= TASK DIRECTIONS =
Copy out, word for word, the lines of the material starting at the one containing "family: Parmeliaceae" and ending at the one containing "family: Anatidae", with both of those lines included. Leave the pictures out of your answer.

(Stored items)

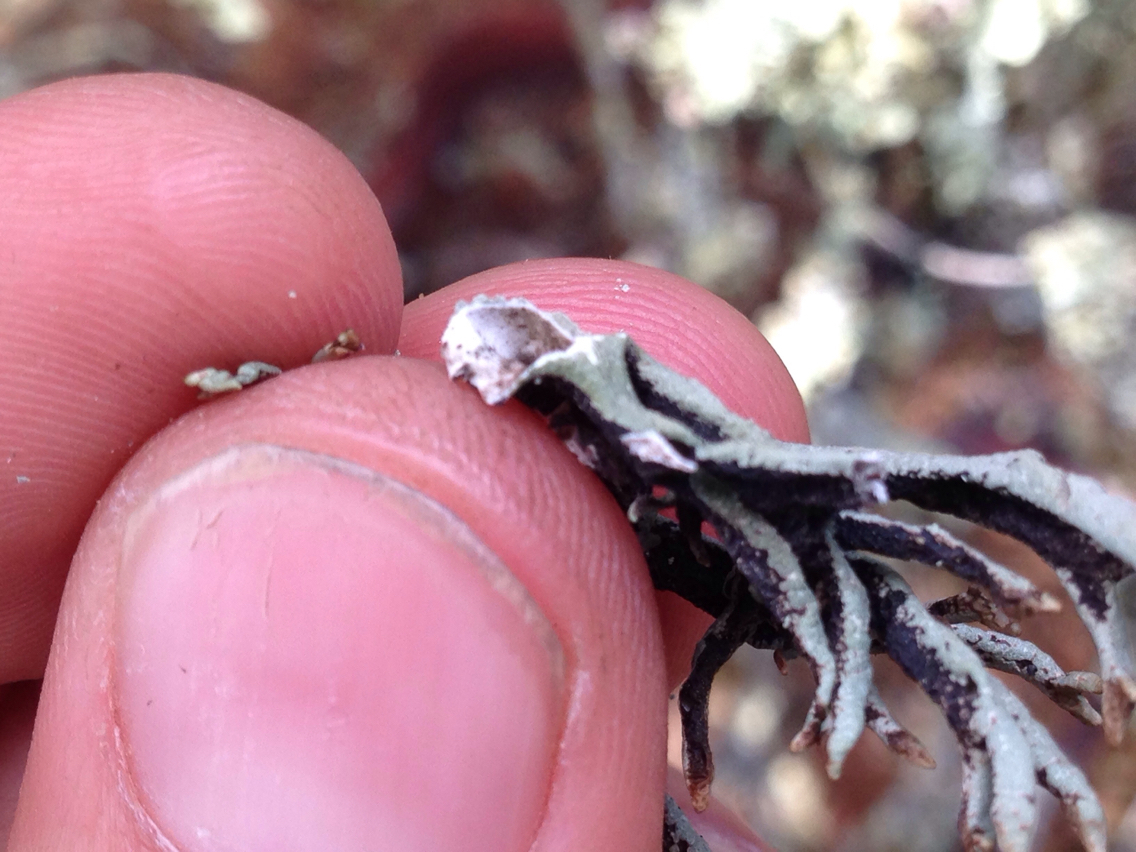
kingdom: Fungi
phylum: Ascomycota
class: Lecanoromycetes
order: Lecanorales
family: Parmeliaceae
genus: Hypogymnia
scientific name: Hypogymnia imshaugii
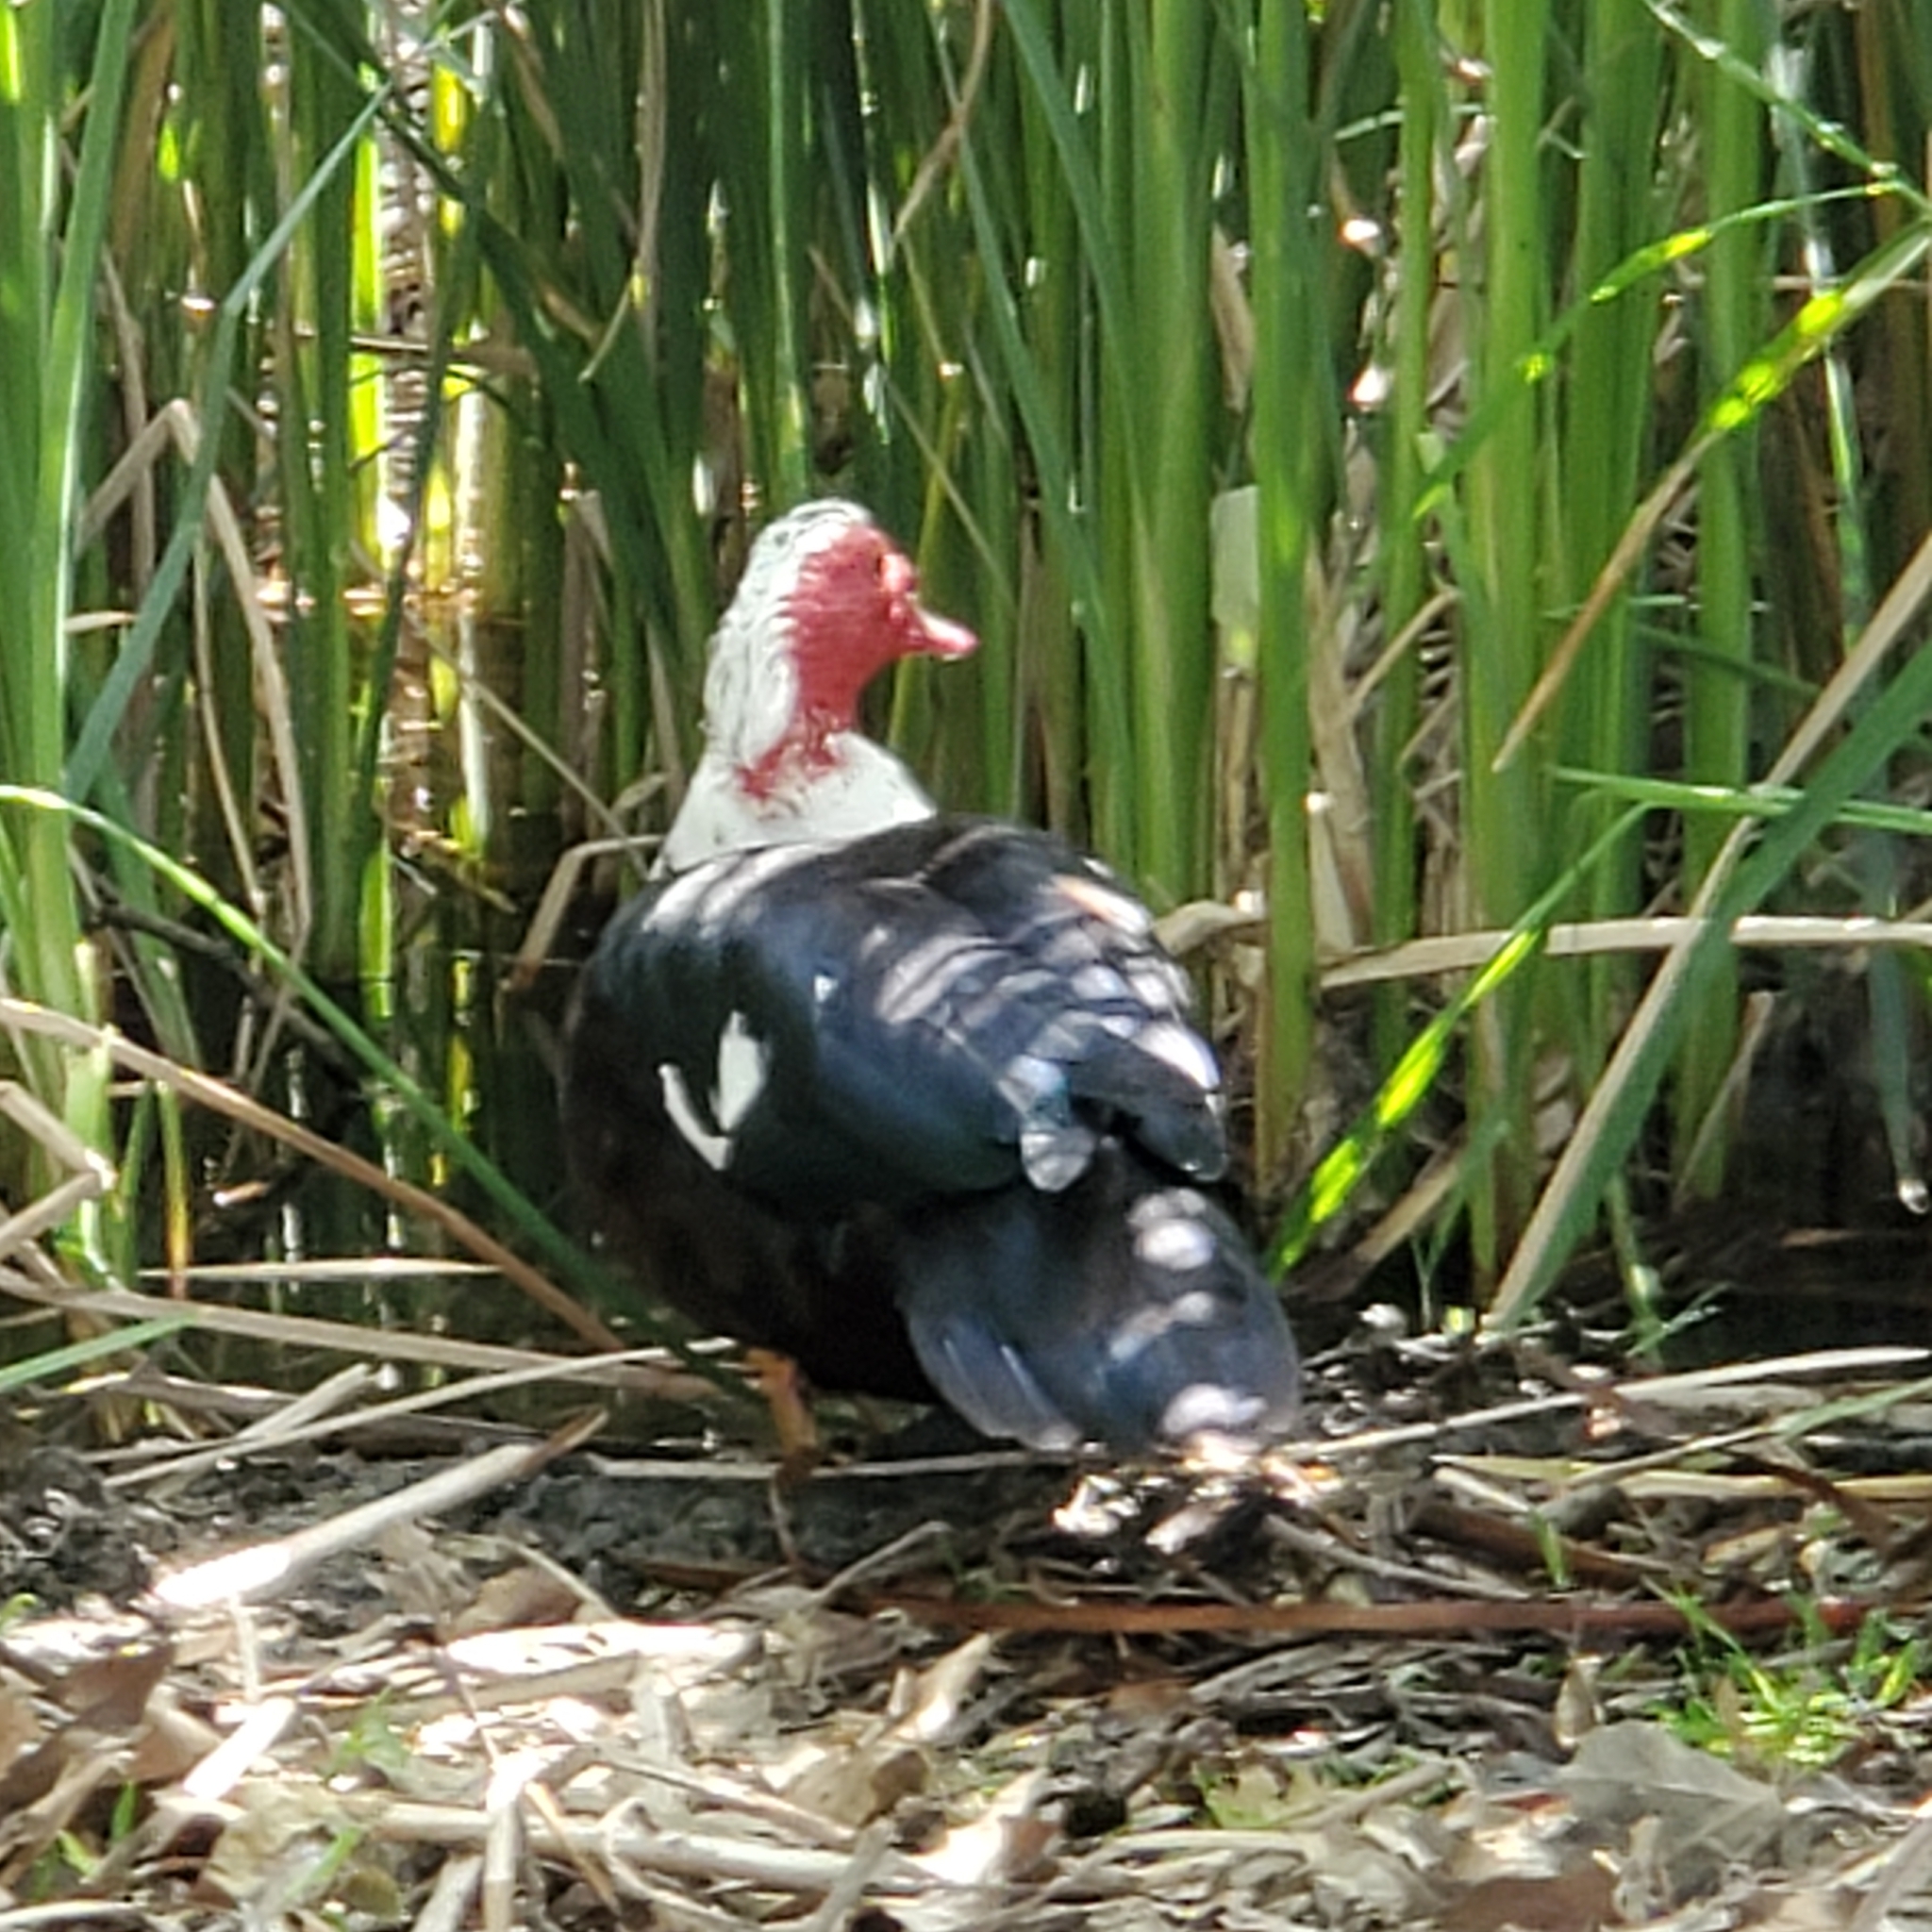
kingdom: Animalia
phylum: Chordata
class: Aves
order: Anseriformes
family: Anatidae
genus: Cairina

==

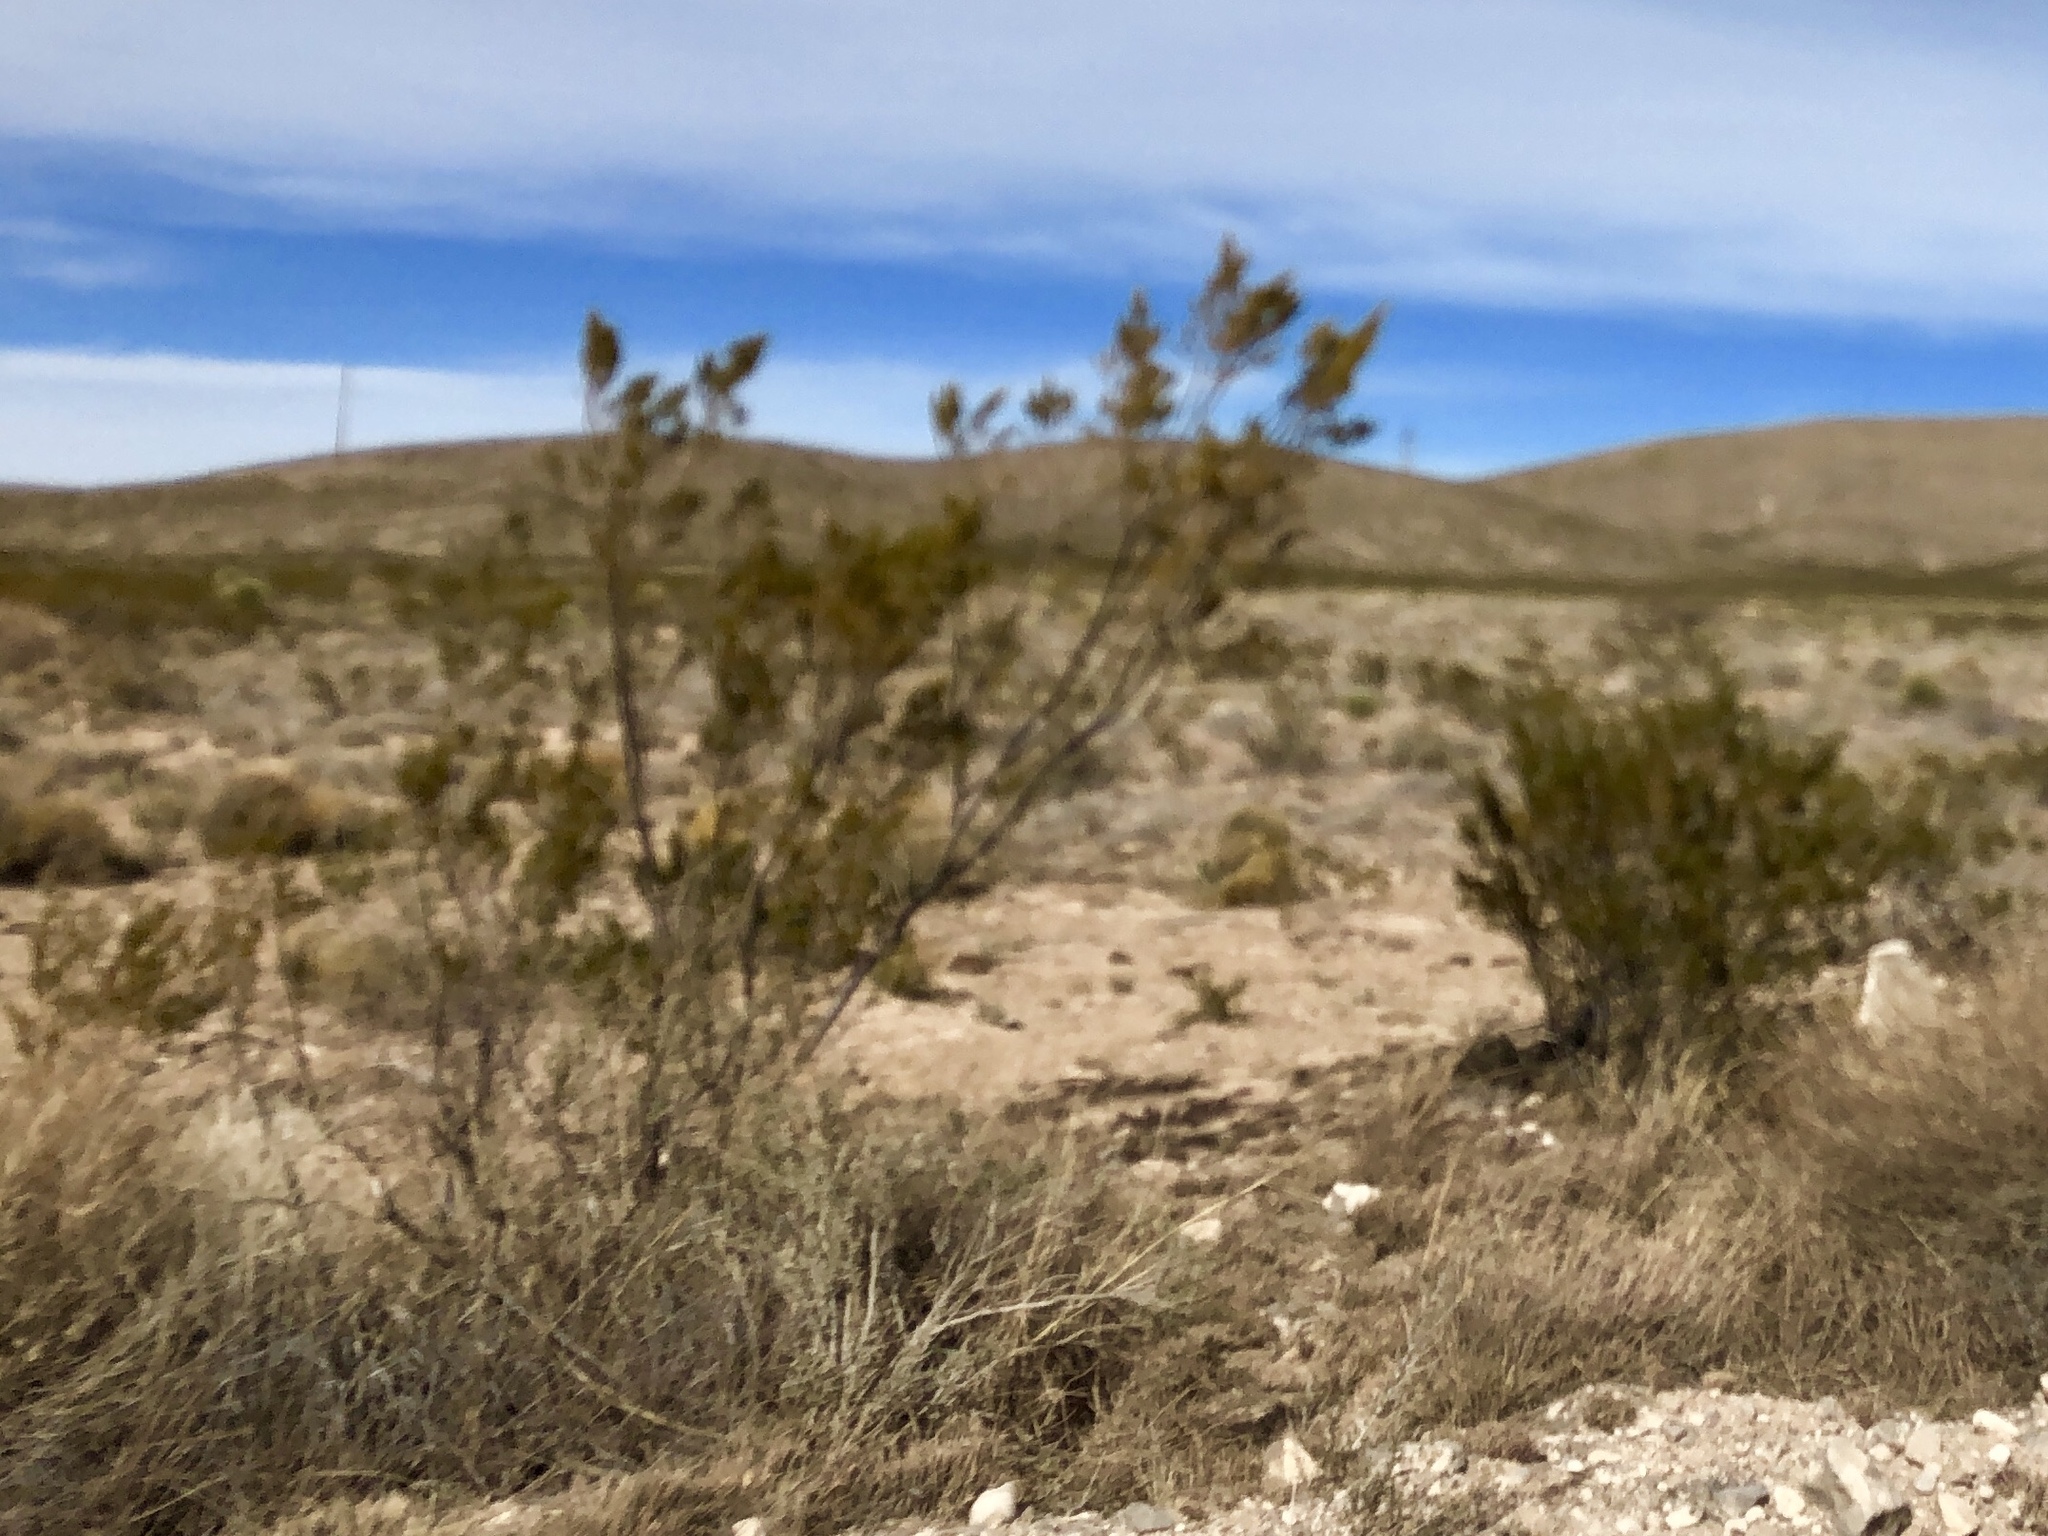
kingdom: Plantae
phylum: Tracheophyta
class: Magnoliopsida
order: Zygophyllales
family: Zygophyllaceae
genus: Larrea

= TASK SOLUTION =
family: Parmeliaceae
genus: Hypogymnia
scientific name: Hypogymnia imshaugii
kingdom: Animalia
phylum: Chordata
class: Aves
order: Anseriformes
family: Anatidae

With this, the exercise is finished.